[Data in this exercise]:
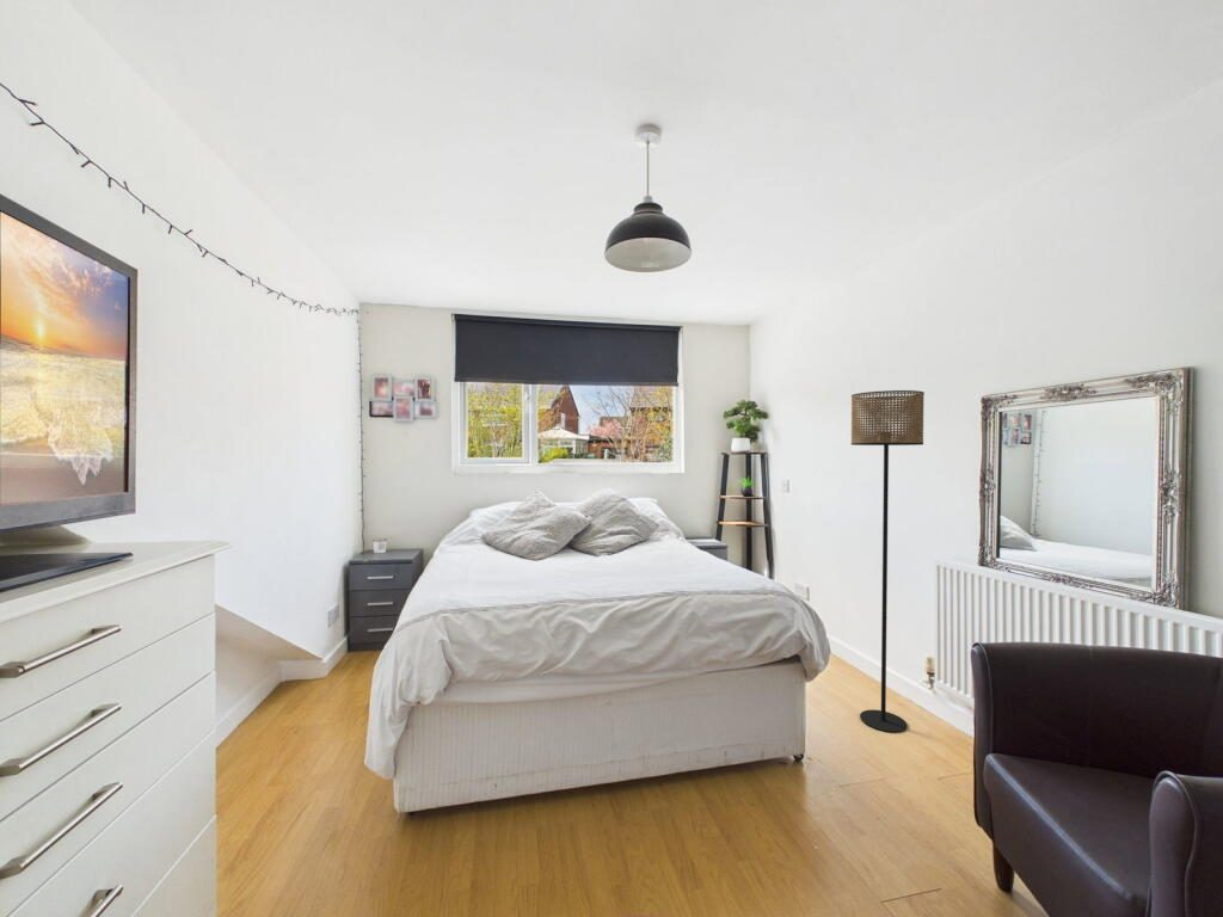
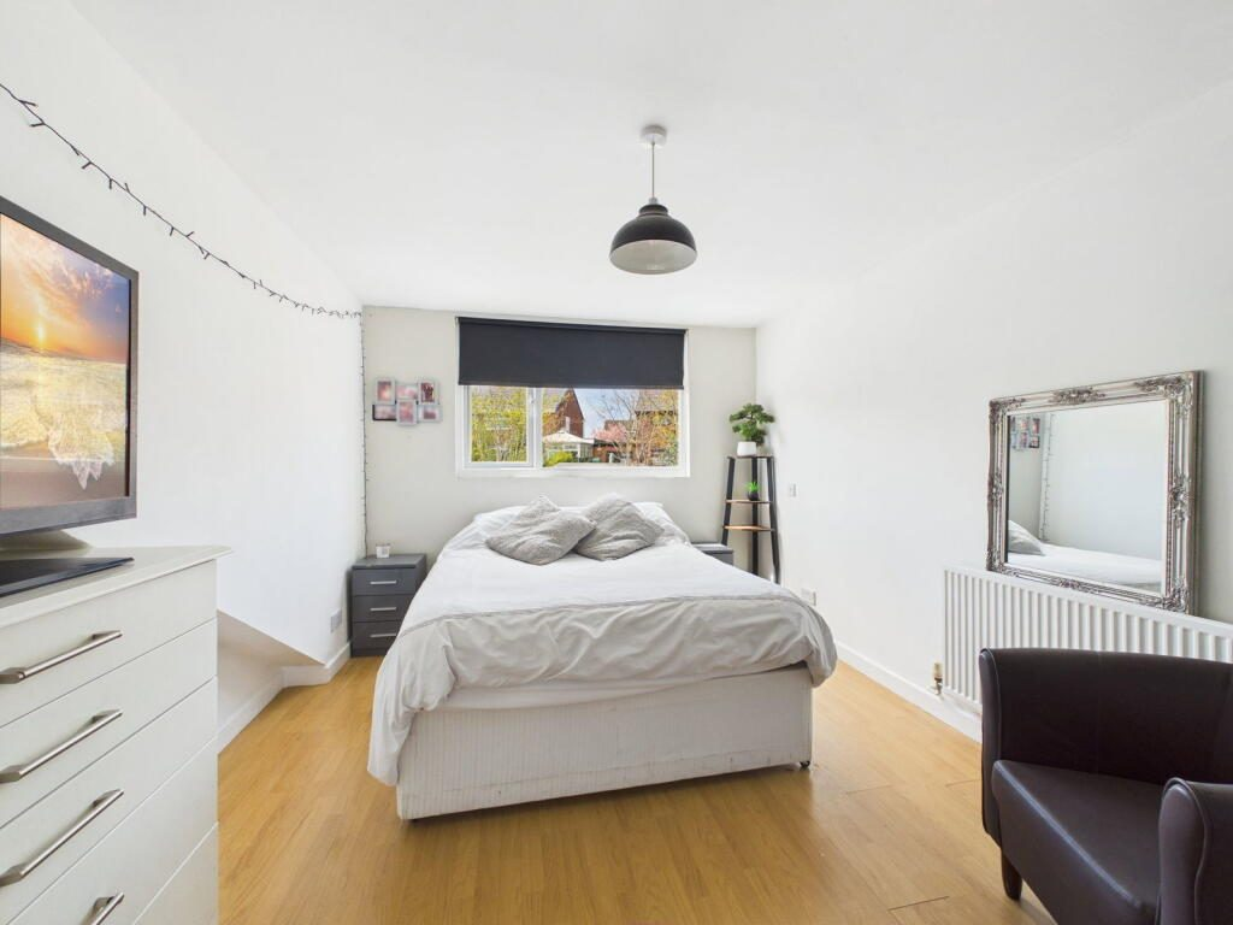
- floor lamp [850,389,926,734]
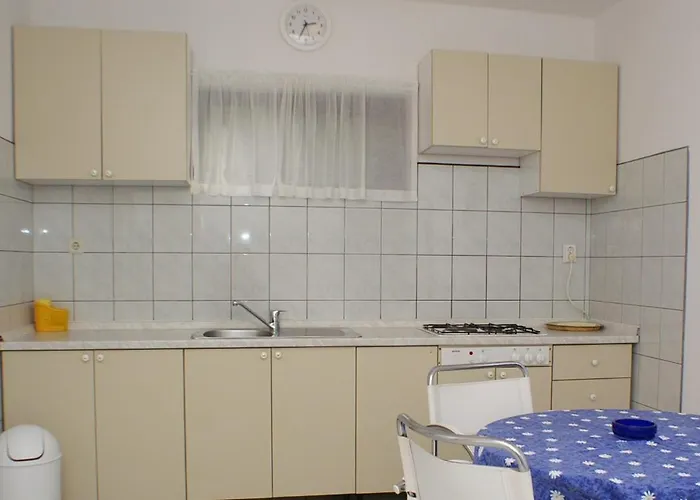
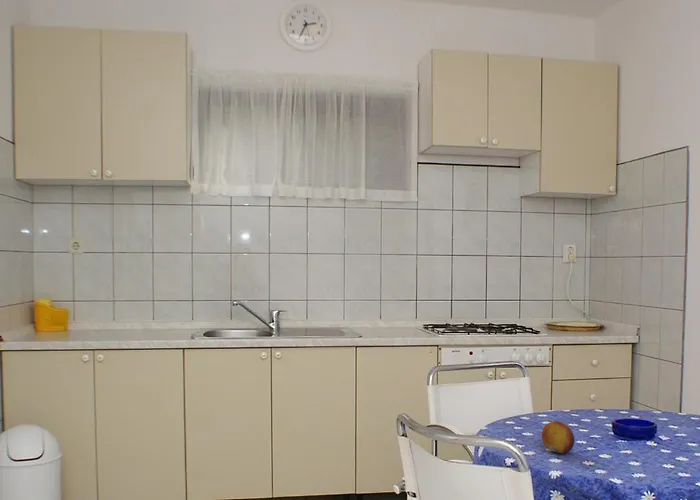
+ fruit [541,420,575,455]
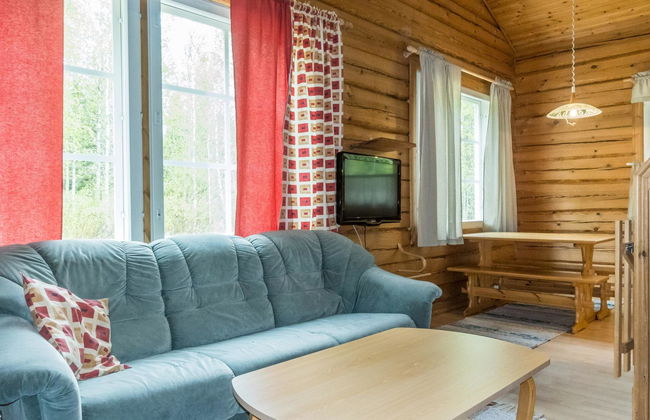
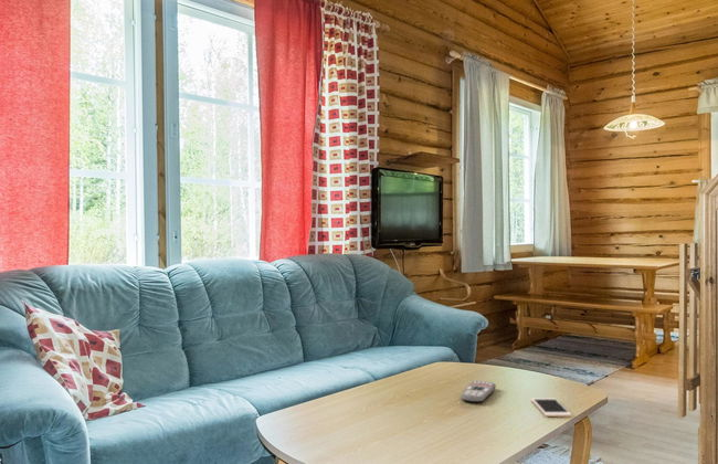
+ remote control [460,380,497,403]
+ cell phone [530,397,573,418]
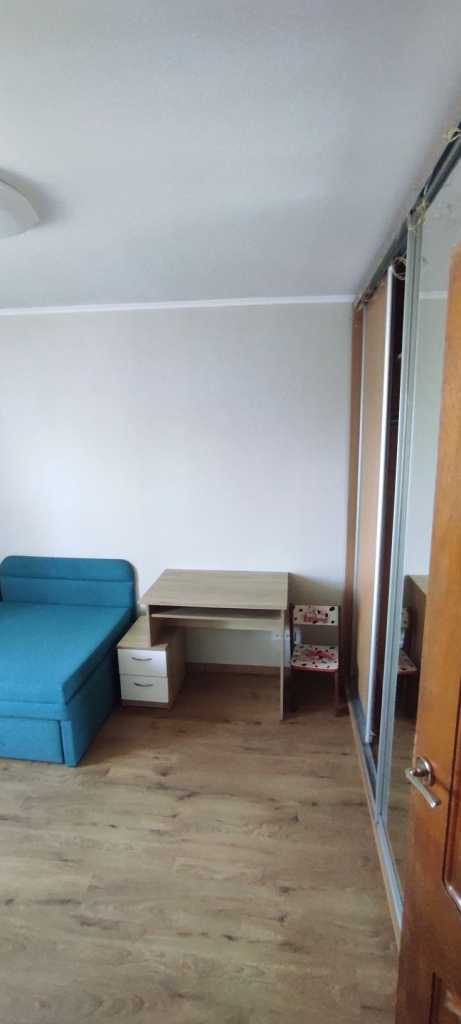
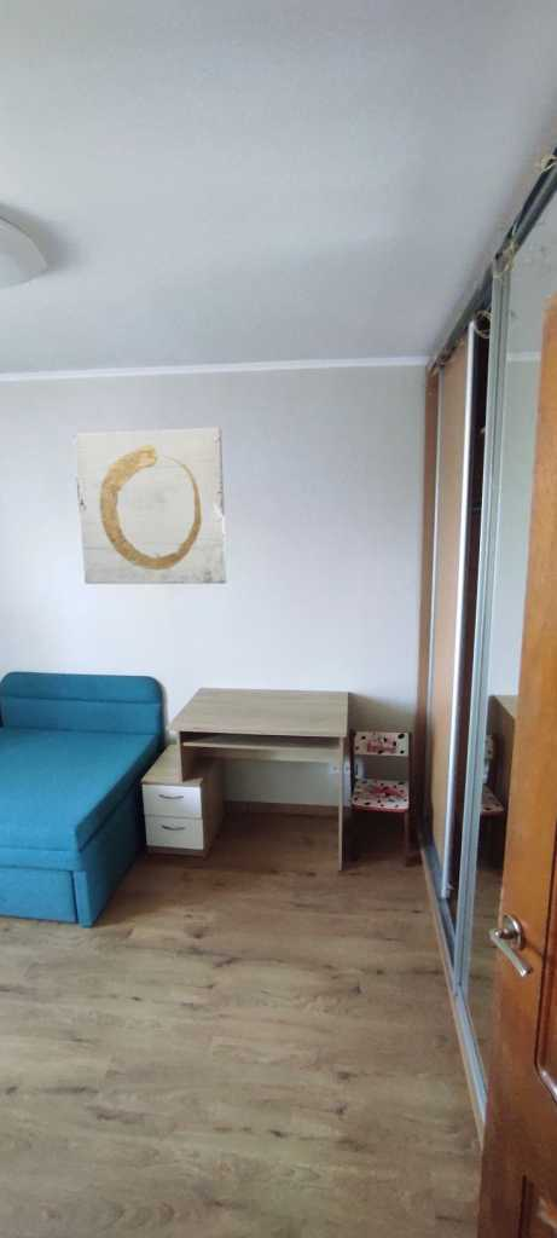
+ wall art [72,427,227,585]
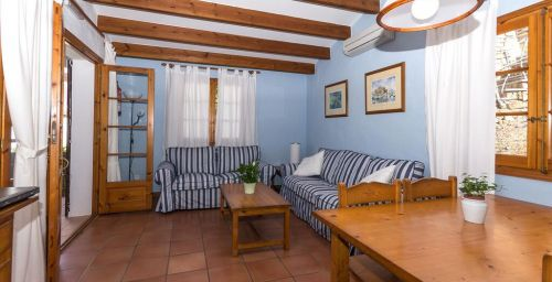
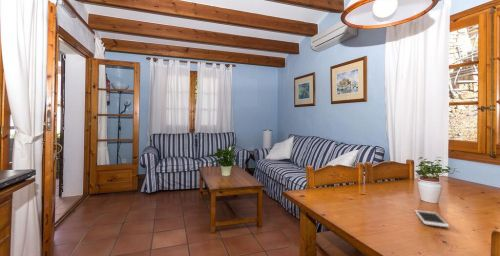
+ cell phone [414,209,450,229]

[Activity]: From the entries above, pull out each line that includes "phone".

[Result for this exercise]:
+ cell phone [530,397,573,418]
+ cell phone [414,209,450,229]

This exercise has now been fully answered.